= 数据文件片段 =
· · ·
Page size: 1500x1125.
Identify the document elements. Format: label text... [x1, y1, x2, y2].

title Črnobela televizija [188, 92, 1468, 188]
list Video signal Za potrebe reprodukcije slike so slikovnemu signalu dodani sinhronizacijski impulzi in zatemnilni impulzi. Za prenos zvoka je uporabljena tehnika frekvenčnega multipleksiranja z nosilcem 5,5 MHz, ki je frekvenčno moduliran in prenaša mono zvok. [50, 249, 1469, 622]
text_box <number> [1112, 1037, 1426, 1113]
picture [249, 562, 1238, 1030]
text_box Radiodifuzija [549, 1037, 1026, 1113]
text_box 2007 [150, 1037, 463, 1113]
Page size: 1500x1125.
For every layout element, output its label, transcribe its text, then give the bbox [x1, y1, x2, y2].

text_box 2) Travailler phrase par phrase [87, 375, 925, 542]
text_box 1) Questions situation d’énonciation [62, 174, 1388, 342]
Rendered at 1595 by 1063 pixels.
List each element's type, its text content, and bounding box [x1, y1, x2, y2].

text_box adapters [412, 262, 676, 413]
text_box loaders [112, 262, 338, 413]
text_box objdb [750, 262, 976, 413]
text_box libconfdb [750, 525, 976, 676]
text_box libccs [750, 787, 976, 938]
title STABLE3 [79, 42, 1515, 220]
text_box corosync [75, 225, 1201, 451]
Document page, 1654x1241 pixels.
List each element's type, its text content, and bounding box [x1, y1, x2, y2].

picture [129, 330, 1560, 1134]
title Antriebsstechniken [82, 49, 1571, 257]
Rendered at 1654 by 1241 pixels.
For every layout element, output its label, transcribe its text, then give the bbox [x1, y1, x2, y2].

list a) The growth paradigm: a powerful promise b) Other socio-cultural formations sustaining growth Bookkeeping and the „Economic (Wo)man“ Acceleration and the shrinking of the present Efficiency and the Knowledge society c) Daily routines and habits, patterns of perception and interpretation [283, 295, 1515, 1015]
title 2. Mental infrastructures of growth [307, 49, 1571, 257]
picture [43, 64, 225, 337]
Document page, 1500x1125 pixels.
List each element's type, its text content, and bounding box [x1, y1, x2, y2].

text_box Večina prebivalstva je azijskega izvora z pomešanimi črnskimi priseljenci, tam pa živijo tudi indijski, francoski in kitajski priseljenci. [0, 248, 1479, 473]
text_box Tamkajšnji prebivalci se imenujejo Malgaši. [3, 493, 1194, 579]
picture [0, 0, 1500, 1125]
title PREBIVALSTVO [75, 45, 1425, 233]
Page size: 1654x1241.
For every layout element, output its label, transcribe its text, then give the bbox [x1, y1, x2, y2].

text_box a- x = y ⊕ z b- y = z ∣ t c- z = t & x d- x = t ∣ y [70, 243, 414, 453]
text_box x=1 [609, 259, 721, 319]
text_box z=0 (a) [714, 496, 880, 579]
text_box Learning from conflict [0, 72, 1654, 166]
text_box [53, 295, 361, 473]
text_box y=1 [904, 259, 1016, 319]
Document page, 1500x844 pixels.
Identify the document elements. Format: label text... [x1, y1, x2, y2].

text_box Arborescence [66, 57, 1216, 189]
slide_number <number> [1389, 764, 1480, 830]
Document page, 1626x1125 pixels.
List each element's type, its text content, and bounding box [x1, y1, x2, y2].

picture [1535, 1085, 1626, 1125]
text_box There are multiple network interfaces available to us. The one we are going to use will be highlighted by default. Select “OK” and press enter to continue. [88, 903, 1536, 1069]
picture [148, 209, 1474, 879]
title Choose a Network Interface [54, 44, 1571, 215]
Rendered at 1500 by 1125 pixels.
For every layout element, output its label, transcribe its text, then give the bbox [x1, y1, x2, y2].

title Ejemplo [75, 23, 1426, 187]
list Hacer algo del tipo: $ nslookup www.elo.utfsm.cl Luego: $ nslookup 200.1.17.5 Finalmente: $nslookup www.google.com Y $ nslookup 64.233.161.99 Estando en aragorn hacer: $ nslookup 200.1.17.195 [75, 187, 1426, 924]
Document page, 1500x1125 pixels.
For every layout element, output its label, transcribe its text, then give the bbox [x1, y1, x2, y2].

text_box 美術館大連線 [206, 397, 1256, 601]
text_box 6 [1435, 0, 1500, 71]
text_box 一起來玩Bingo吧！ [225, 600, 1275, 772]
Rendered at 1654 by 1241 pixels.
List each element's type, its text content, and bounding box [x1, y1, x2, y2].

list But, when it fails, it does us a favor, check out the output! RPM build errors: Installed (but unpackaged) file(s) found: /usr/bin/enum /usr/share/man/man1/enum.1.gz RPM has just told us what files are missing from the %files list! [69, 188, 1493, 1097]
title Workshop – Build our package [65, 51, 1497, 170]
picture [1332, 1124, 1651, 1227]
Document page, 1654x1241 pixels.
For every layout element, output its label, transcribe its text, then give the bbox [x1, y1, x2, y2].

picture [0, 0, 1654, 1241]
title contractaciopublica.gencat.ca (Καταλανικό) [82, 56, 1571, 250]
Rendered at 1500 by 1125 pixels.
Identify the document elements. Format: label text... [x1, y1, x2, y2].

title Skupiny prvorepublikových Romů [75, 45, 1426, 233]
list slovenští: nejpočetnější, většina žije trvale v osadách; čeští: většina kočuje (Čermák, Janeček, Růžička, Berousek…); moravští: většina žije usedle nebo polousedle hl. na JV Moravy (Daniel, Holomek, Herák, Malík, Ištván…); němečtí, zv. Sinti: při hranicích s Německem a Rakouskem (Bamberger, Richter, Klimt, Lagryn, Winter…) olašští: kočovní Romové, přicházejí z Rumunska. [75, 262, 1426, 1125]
· · ·
= 任务要求 =
将上述条目的各行整理为编号列表，略去其中的空行。

= 练习作答 =
1. Page size: 1500x1125.
2. Identify the document elements. Format: label text... [x1, y1, x2, y2].
3. title Črnobela televizija [188, 92, 1468, 188]
4. list Video signal Za potrebe reprodukcije slike so slikovnemu signalu dodani sinhronizacijski impulzi in zatemnilni impulzi. Za prenos zvoka je uporabljena tehnika frekvenčnega multipleksiranja z nosilcem 5,5 MHz, ki je frekvenčno moduliran in prenaša mono zvok. [50, 249, 1469, 622]
5. text_box <number> [1112, 1037, 1426, 1113]
6. picture [249, 562, 1238, 1030]
7. text_box Radiodifuzija [549, 1037, 1026, 1113]
8. text_box 2007 [150, 1037, 463, 1113]
9. Page size: 1500x1125.
10. For every layout element, output its label, transcribe its text, then give the bbox [x1, y1, x2, y2].
11. text_box 2) Travailler phrase par phrase [87, 375, 925, 542]
12. text_box 1) Questions situation d’énonciation [62, 174, 1388, 342]
13. Rendered at 1595 by 1063 pixels.
14. List each element's type, its text content, and bounding box [x1, y1, x2, y2].
15. text_box adapters [412, 262, 676, 413]
16. text_box loaders [112, 262, 338, 413]
17. text_box objdb [750, 262, 976, 413]
18. text_box libconfdb [750, 525, 976, 676]
19. text_box libccs [750, 787, 976, 938]
20. title STABLE3 [79, 42, 1515, 220]
21. text_box corosync [75, 225, 1201, 451]
22. Document page, 1654x1241 pixels.
23. List each element's type, its text content, and bounding box [x1, y1, x2, y2].
24. picture [129, 330, 1560, 1134]
25. title Antriebsstechniken [82, 49, 1571, 257]
26. Rendered at 1654 by 1241 pixels.
27. For every layout element, output its label, transcribe its text, then give the bbox [x1, y1, x2, y2].
28. list a) The growth paradigm: a powerful promise b) Other socio-cultural formations sustaining growth Bookkeeping and the „Economic (Wo)man“ Acceleration and the shrinking of the present Efficiency and the Knowledge society c) Daily routines and habits, patterns of perception and interpretation [283, 295, 1515, 1015]
29. title 2. Mental infrastructures of growth [307, 49, 1571, 257]
30. picture [43, 64, 225, 337]
31. Document page, 1500x1125 pixels.
32. List each element's type, its text content, and bounding box [x1, y1, x2, y2].
33. text_box Večina prebivalstva je azijskega izvora z pomešanimi črnskimi priseljenci, tam pa živijo tudi indijski, francoski in kitajski priseljenci. [0, 248, 1479, 473]
34. text_box Tamkajšnji prebivalci se imenujejo Malgaši. [3, 493, 1194, 579]
35. picture [0, 0, 1500, 1125]
36. title PREBIVALSTVO [75, 45, 1425, 233]
37. Page size: 1654x1241.
38. For every layout element, output its label, transcribe its text, then give the bbox [x1, y1, x2, y2].
39. text_box a- x = y ⊕ z b- y = z ∣ t c- z = t & x d- x = t ∣ y [70, 243, 414, 453]
40. text_box x=1 [609, 259, 721, 319]
41. text_box z=0 (a) [714, 496, 880, 579]
42. text_box Learning from conflict [0, 72, 1654, 166]
43. text_box [53, 295, 361, 473]
44. text_box y=1 [904, 259, 1016, 319]
45. Document page, 1500x844 pixels.
46. Identify the document elements. Format: label text... [x1, y1, x2, y2].
47. text_box Arborescence [66, 57, 1216, 189]
48. slide_number <number> [1389, 764, 1480, 830]
49. Document page, 1626x1125 pixels.
50. List each element's type, its text content, and bounding box [x1, y1, x2, y2].
51. picture [1535, 1085, 1626, 1125]
52. text_box There are multiple network interfaces available to us. The one we are going to use will be highlighted by default. Select “OK” and press enter to continue. [88, 903, 1536, 1069]
53. picture [148, 209, 1474, 879]
54. title Choose a Network Interface [54, 44, 1571, 215]
55. Rendered at 1500 by 1125 pixels.
56. For every layout element, output its label, transcribe its text, then give the bbox [x1, y1, x2, y2].
57. title Ejemplo [75, 23, 1426, 187]
58. list Hacer algo del tipo: $ nslookup www.elo.utfsm.cl Luego: $ nslookup 200.1.17.5 Finalmente: $nslookup www.google.com Y $ nslookup 64.233.161.99 Estando en aragorn hacer: $ nslookup 200.1.17.195 [75, 187, 1426, 924]
59. Document page, 1500x1125 pixels.
60. For every layout element, output its label, transcribe its text, then give the bbox [x1, y1, x2, y2].
61. text_box 美術館大連線 [206, 397, 1256, 601]
62. text_box 6 [1435, 0, 1500, 71]
63. text_box 一起來玩Bingo吧！ [225, 600, 1275, 772]
64. Rendered at 1654 by 1241 pixels.
65. List each element's type, its text content, and bounding box [x1, y1, x2, y2].
66. list But, when it fails, it does us a favor, check out the output! RPM build errors: Installed (but unpackaged) file(s) found: /usr/bin/enum /usr/share/man/man1/enum.1.gz RPM has just told us what files are missing from the %files list! [69, 188, 1493, 1097]
67. title Workshop – Build our package [65, 51, 1497, 170]
68. picture [1332, 1124, 1651, 1227]
69. Document page, 1654x1241 pixels.
70. For every layout element, output its label, transcribe its text, then give the bbox [x1, y1, x2, y2].
71. picture [0, 0, 1654, 1241]
72. title contractaciopublica.gencat.ca (Καταλανικό) [82, 56, 1571, 250]
73. Rendered at 1500 by 1125 pixels.
74. Identify the document elements. Format: label text... [x1, y1, x2, y2].
75. title Skupiny prvorepublikových Romů [75, 45, 1426, 233]
76. list slovenští: nejpočetnější, většina žije trvale v osadách; čeští: většina kočuje (Čermák, Janeček, Růžička, Berousek…); moravští: většina žije usedle nebo polousedle hl. na JV Moravy (Daniel, Holomek, Herák, Malík, Ištván…); němečtí, zv. Sinti: při hranicích s Německem a Rakouskem (Bamberger, Richter, Klimt, Lagryn, Winter…) olašští: kočovní Romové, přicházejí z Rumunska. [75, 262, 1426, 1125]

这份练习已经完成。